--- Data listing Enclosed Below ---
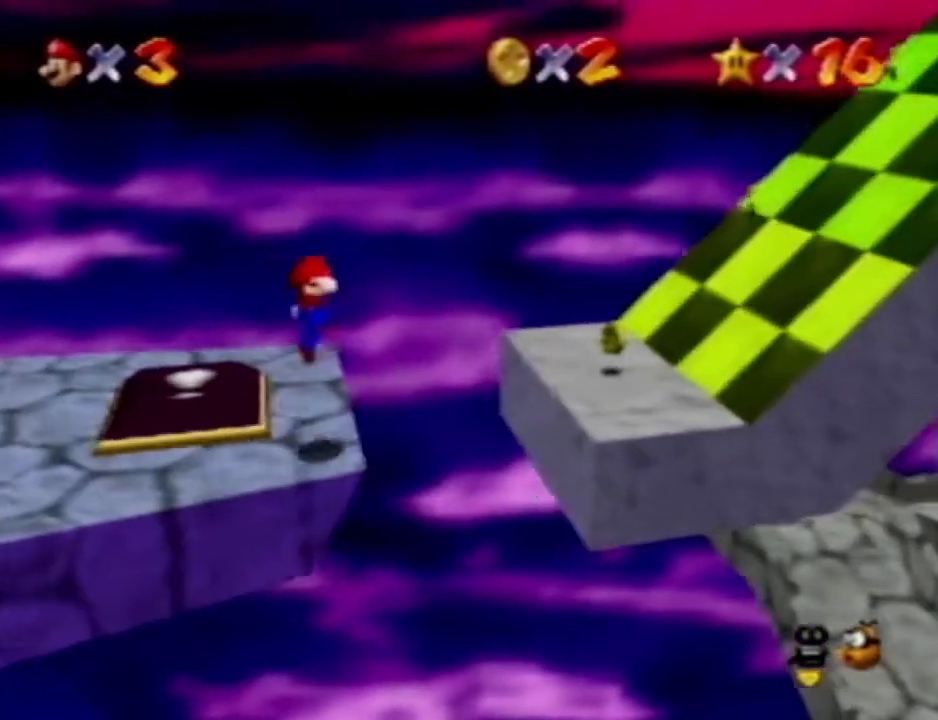
{"dt_ms": 1000, "buttons": [], "left_stick": "right"}
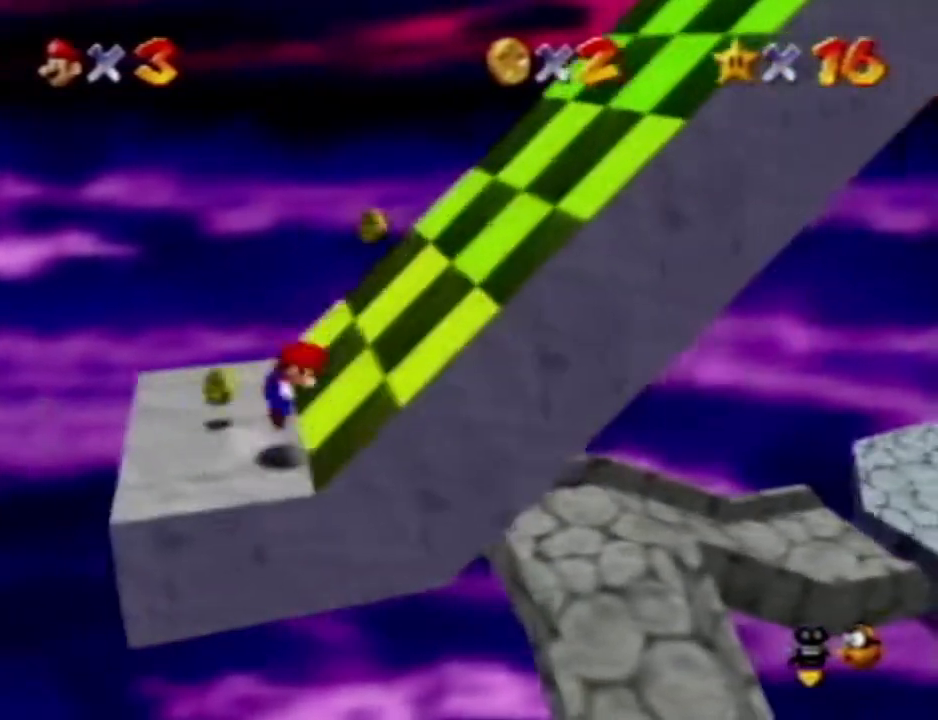
{"dt_ms": 500, "buttons": [], "left_stick": "right", "events": []}
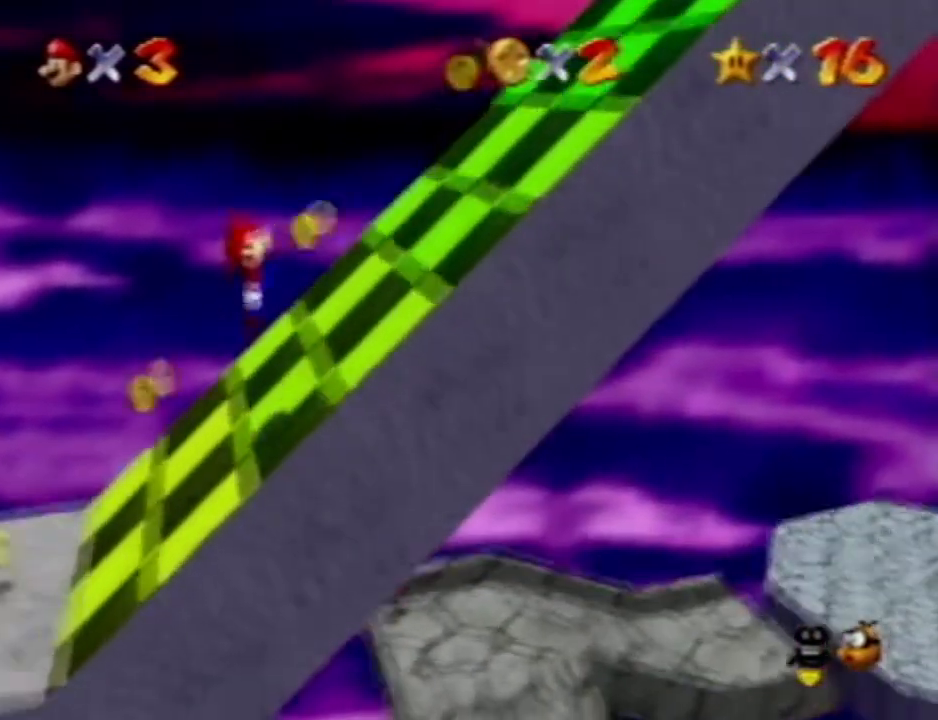
{"dt_ms": 500, "buttons": [], "left_stick": "right", "events": []}
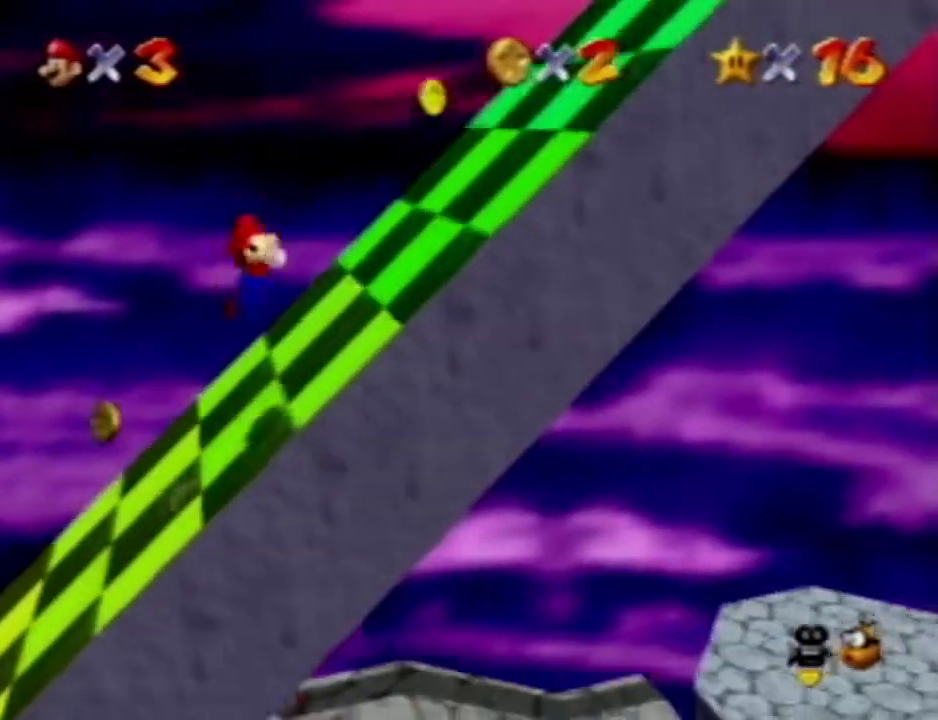
{"dt_ms": 500, "buttons": [], "left_stick": "right", "events": []}
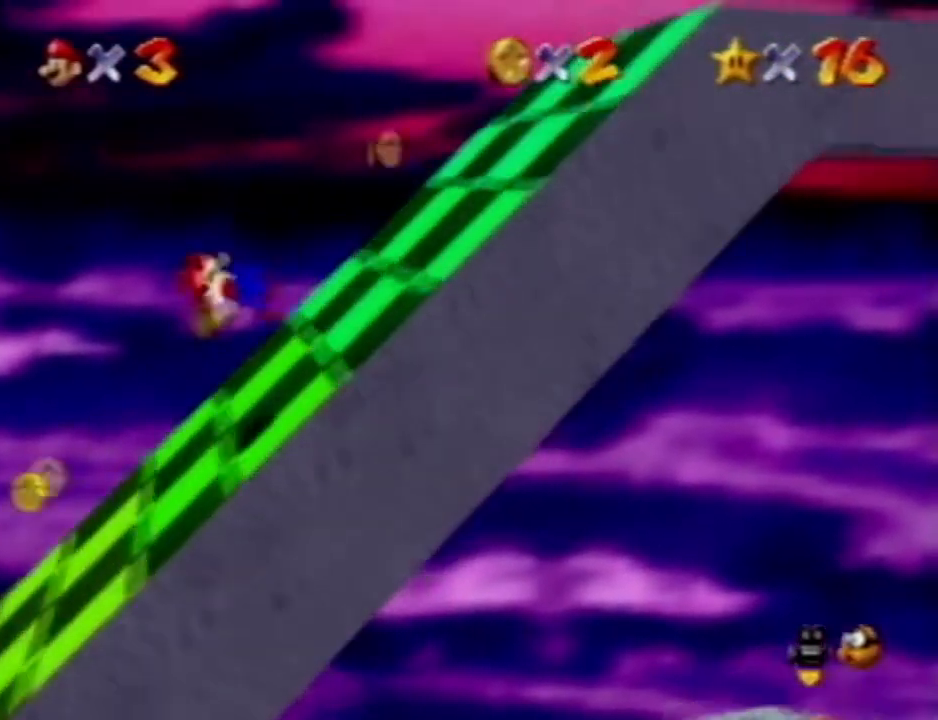
{"dt_ms": 500, "buttons": [], "left_stick": "right", "events": []}
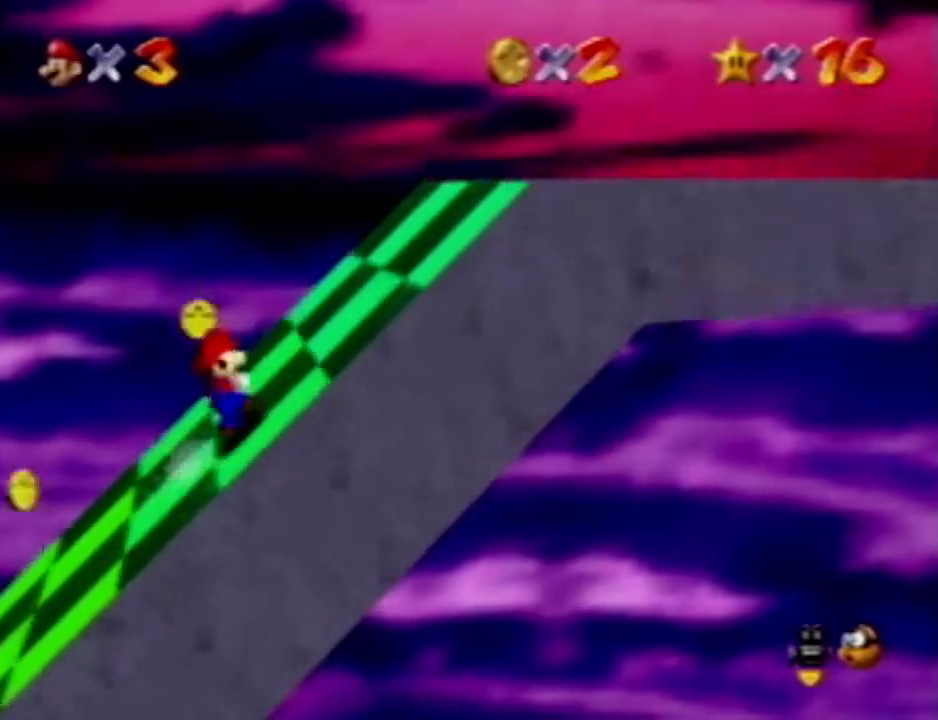
{"dt_ms": 1000, "buttons": [], "left_stick": "right"}
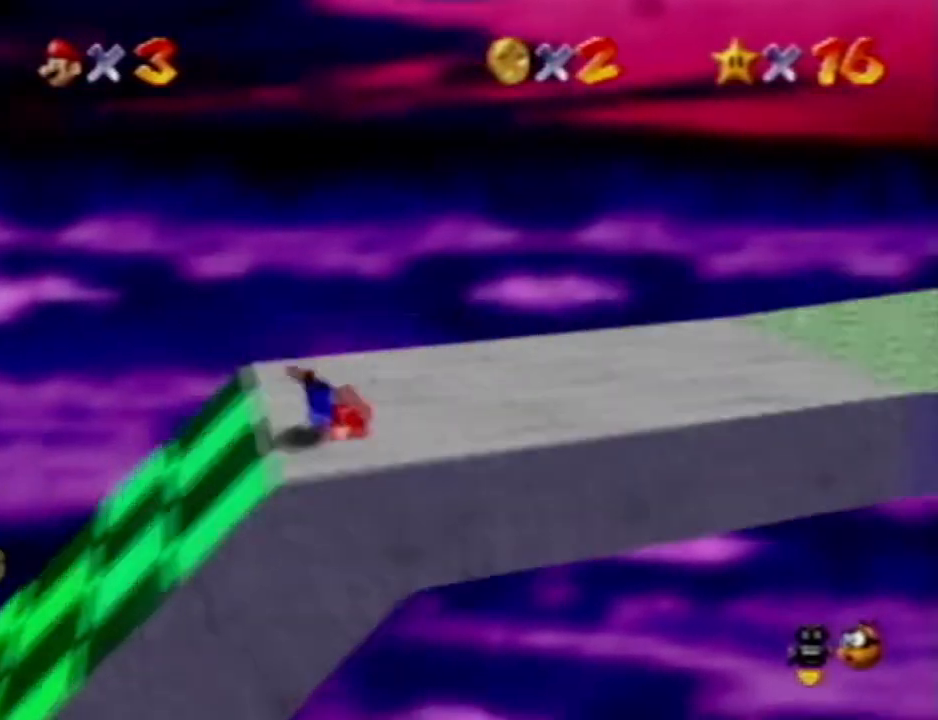
{"dt_ms": 500, "buttons": [], "left_stick": "right", "events": []}
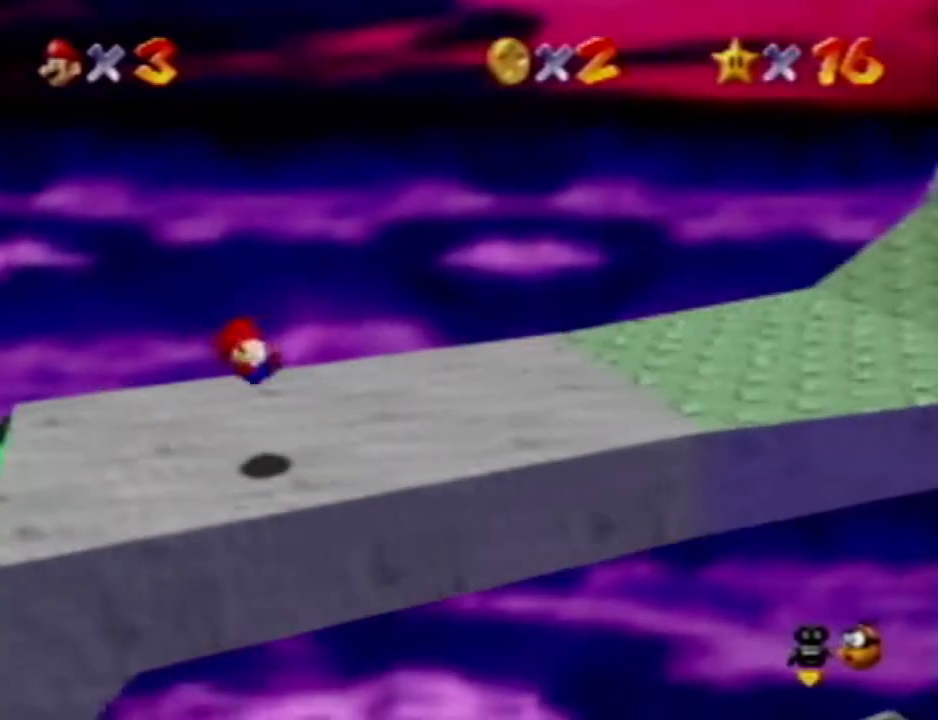
{"dt_ms": 500, "buttons": [], "left_stick": "right", "events": []}
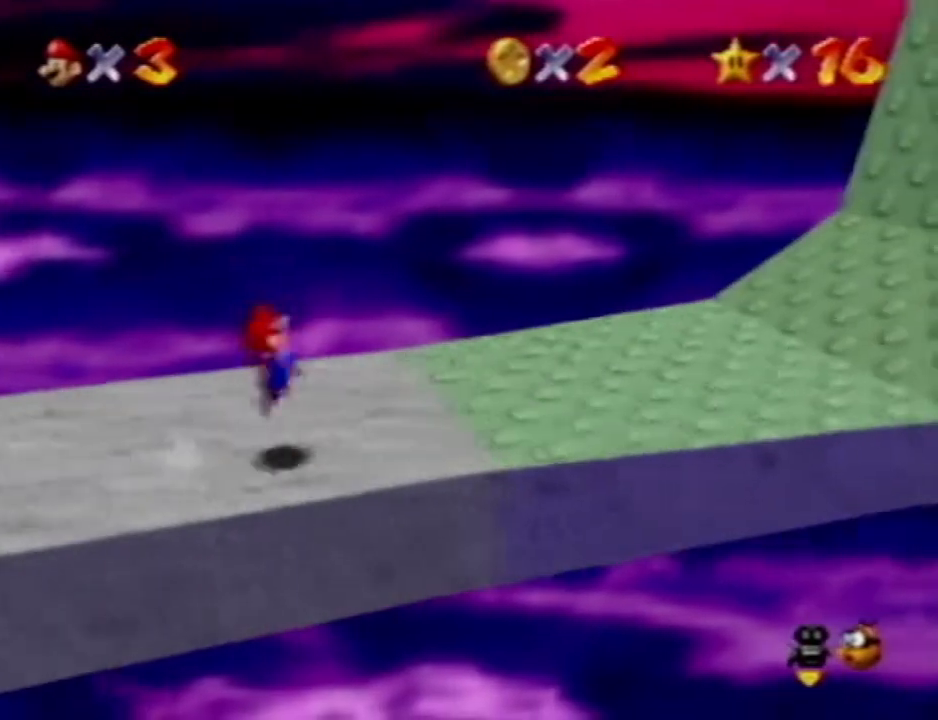
{"dt_ms": 500, "buttons": [], "left_stick": "right", "events": []}
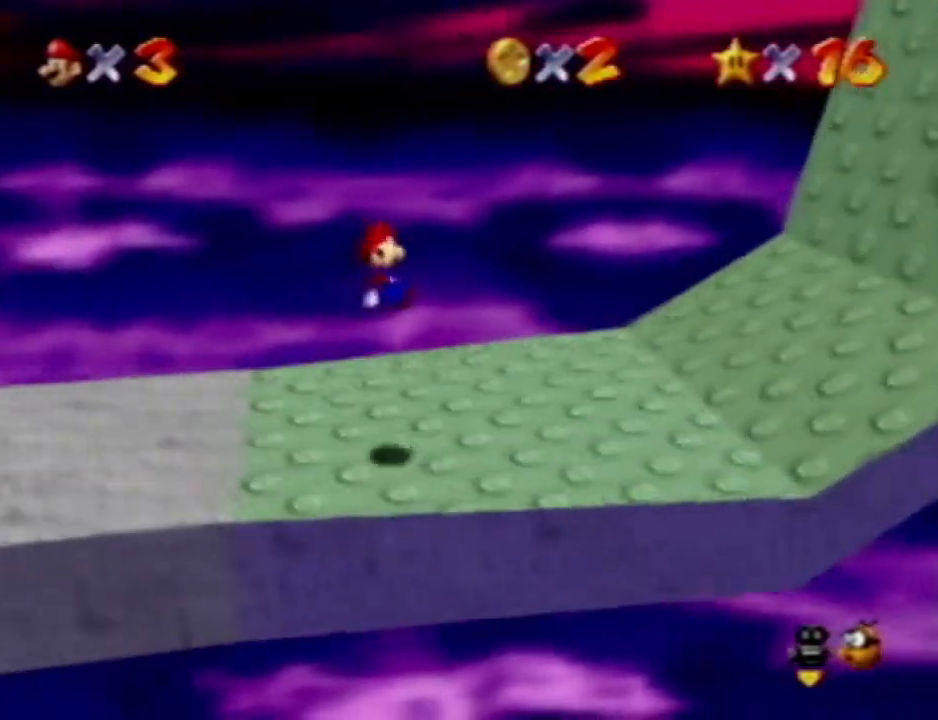
{"dt_ms": 500, "buttons": [], "left_stick": "right", "events": []}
--- End of Enclosed Data listing ---
**Exercise aim:**
Each line of the records is to be reproduced exactly, and each picture dropped.

**Finished task:**
{"dt_ms": 1000, "buttons": [], "left_stick": "right"}
{"dt_ms": 500, "buttons": [], "left_stick": "right", "events": []}
{"dt_ms": 500, "buttons": [], "left_stick": "right", "events": []}
{"dt_ms": 500, "buttons": [], "left_stick": "right", "events": []}
{"dt_ms": 500, "buttons": [], "left_stick": "right", "events": []}
{"dt_ms": 1000, "buttons": [], "left_stick": "right"}
{"dt_ms": 500, "buttons": [], "left_stick": "right", "events": []}
{"dt_ms": 500, "buttons": [], "left_stick": "right", "events": []}
{"dt_ms": 500, "buttons": [], "left_stick": "right", "events": []}
{"dt_ms": 500, "buttons": [], "left_stick": "right", "events": []}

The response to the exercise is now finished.